EXERCISE: Please reproduce every line of all the entries below, word for word and in the same order.

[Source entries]
● ● ● ● ● ● ●
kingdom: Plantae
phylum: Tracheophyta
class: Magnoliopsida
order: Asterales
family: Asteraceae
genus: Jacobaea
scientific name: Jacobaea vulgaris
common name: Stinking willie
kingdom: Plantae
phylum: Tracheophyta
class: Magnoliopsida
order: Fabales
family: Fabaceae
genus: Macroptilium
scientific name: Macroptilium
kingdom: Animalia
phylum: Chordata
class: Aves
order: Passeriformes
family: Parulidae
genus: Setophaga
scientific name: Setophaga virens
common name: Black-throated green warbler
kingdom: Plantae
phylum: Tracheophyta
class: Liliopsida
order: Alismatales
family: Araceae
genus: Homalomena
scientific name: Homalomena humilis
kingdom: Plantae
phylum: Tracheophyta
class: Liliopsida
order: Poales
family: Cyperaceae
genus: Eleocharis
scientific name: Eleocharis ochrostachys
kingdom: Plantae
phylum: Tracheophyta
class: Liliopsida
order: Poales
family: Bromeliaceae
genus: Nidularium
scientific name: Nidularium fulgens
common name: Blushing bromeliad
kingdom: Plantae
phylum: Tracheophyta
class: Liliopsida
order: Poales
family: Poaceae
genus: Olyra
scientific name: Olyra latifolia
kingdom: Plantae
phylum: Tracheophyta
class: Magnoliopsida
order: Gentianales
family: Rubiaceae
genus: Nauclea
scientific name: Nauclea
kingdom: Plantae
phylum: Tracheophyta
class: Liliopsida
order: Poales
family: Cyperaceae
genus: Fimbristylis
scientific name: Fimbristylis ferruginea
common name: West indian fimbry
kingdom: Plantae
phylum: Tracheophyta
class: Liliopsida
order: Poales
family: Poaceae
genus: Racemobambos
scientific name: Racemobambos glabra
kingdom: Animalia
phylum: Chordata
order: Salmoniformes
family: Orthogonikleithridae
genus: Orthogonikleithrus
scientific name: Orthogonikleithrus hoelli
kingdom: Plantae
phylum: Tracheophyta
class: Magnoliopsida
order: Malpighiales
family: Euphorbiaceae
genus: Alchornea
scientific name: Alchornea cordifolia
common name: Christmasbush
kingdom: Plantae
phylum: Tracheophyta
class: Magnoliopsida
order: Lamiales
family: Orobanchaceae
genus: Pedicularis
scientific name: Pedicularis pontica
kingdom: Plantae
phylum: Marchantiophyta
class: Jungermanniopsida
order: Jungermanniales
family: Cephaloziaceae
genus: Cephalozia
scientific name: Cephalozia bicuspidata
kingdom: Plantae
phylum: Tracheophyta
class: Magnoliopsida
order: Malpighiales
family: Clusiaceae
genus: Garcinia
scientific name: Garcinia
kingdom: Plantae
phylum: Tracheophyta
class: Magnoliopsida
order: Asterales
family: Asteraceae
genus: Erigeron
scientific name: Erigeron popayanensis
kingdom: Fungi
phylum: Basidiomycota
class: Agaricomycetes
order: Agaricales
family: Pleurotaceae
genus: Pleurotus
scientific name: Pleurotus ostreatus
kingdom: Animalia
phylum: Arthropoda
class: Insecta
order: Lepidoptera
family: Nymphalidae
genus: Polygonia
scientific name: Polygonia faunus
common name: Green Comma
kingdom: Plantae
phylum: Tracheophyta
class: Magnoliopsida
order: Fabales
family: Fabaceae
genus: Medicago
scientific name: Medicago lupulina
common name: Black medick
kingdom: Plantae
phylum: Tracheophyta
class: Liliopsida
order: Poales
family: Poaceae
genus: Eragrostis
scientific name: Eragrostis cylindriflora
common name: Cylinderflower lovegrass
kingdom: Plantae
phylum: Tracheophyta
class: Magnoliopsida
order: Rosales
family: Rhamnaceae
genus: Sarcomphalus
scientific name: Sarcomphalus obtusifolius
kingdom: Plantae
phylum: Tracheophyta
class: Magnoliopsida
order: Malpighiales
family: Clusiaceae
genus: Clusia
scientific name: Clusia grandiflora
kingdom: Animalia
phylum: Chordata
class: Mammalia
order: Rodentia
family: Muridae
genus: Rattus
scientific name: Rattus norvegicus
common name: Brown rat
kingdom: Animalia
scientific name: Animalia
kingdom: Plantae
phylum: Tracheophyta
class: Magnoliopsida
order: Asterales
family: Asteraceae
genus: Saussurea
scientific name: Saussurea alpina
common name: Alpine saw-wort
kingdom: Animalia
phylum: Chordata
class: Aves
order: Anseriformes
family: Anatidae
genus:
● ● ● ● ● ● ●
RIGHT ANSWER:
kingdom: Plantae
phylum: Tracheophyta
class: Magnoliopsida
order: Asterales
family: Asteraceae
genus: Jacobaea
scientific name: Jacobaea vulgaris
common name: Stinking willie
kingdom: Plantae
phylum: Tracheophyta
class: Magnoliopsida
order: Fabales
family: Fabaceae
genus: Macroptilium
scientific name: Macroptilium
kingdom: Animalia
phylum: Chordata
class: Aves
order: Passeriformes
family: Parulidae
genus: Setophaga
scientific name: Setophaga virens
common name: Black-throated green warbler
kingdom: Plantae
phylum: Tracheophyta
class: Liliopsida
order: Alismatales
family: Araceae
genus: Homalomena
scientific name: Homalomena humilis
kingdom: Plantae
phylum: Tracheophyta
class: Liliopsida
order: Poales
family: Cyperaceae
genus: Eleocharis
scientific name: Eleocharis ochrostachys
kingdom: Plantae
phylum: Tracheophyta
class: Liliopsida
order: Poales
family: Bromeliaceae
genus: Nidularium
scientific name: Nidularium fulgens
common name: Blushing bromeliad
kingdom: Plantae
phylum: Tracheophyta
class: Liliopsida
order: Poales
family: Poaceae
genus: Olyra
scientific name: Olyra latifolia
kingdom: Plantae
phylum: Tracheophyta
class: Magnoliopsida
order: Gentianales
family: Rubiaceae
genus: Nauclea
scientific name: Nauclea
kingdom: Plantae
phylum: Tracheophyta
class: Liliopsida
order: Poales
family: Cyperaceae
genus: Fimbristylis
scientific name: Fimbristylis ferruginea
common name: West indian fimbry
kingdom: Plantae
phylum: Tracheophyta
class: Liliopsida
order: Poales
family: Poaceae
genus: Racemobambos
scientific name: Racemobambos glabra
kingdom: Animalia
phylum: Chordata
order: Salmoniformes
family: Orthogonikleithridae
genus: Orthogonikleithrus
scientific name: Orthogonikleithrus hoelli
kingdom: Plantae
phylum: Tracheophyta
class: Magnoliopsida
order: Malpighiales
family: Euphorbiaceae
genus: Alchornea
scientific name: Alchornea cordifolia
common name: Christmasbush
kingdom: Plantae
phylum: Tracheophyta
class: Magnoliopsida
order: Lamiales
family: Orobanchaceae
genus: Pedicularis
scientific name: Pedicularis pontica
kingdom: Plantae
phylum: Marchantiophyta
class: Jungermanniopsida
order: Jungermanniales
family: Cephaloziaceae
genus: Cephalozia
scientific name: Cephalozia bicuspidata
kingdom: Plantae
phylum: Tracheophyta
class: Magnoliopsida
order: Malpighiales
family: Clusiaceae
genus: Garcinia
scientific name: Garcinia
kingdom: Plantae
phylum: Tracheophyta
class: Magnoliopsida
order: Asterales
family: Asteraceae
genus: Erigeron
scientific name: Erigeron popayanensis
kingdom: Fungi
phylum: Basidiomycota
class: Agaricomycetes
order: Agaricales
family: Pleurotaceae
genus: Pleurotus
scientific name: Pleurotus ostreatus
kingdom: Animalia
phylum: Arthropoda
class: Insecta
order: Lepidoptera
family: Nymphalidae
genus: Polygonia
scientific name: Polygonia faunus
common name: Green Comma
kingdom: Plantae
phylum: Tracheophyta
class: Magnoliopsida
order: Fabales
family: Fabaceae
genus: Medicago
scientific name: Medicago lupulina
common name: Black medick
kingdom: Plantae
phylum: Tracheophyta
class: Liliopsida
order: Poales
family: Poaceae
genus: Eragrostis
scientific name: Eragrostis cylindriflora
common name: Cylinderflower lovegrass
kingdom: Plantae
phylum: Tracheophyta
class: Magnoliopsida
order: Rosales
family: Rhamnaceae
genus: Sarcomphalus
scientific name: Sarcomphalus obtusifolius
kingdom: Plantae
phylum: Tracheophyta
class: Magnoliopsida
order: Malpighiales
family: Clusiaceae
genus: Clusia
scientific name: Clusia grandiflora
kingdom: Animalia
phylum: Chordata
class: Mammalia
order: Rodentia
family: Muridae
genus: Rattus
scientific name: Rattus norvegicus
common name: Brown rat
kingdom: Animalia
scientific name: Animalia
kingdom: Plantae
phylum: Tracheophyta
class: Magnoliopsida
order: Asterales
family: Asteraceae
genus: Saussurea
scientific name: Saussurea alpina
common name: Alpine saw-wort
kingdom: Animalia
phylum: Chordata
class: Aves
order: Anseriformes
family: Anatidae
genus:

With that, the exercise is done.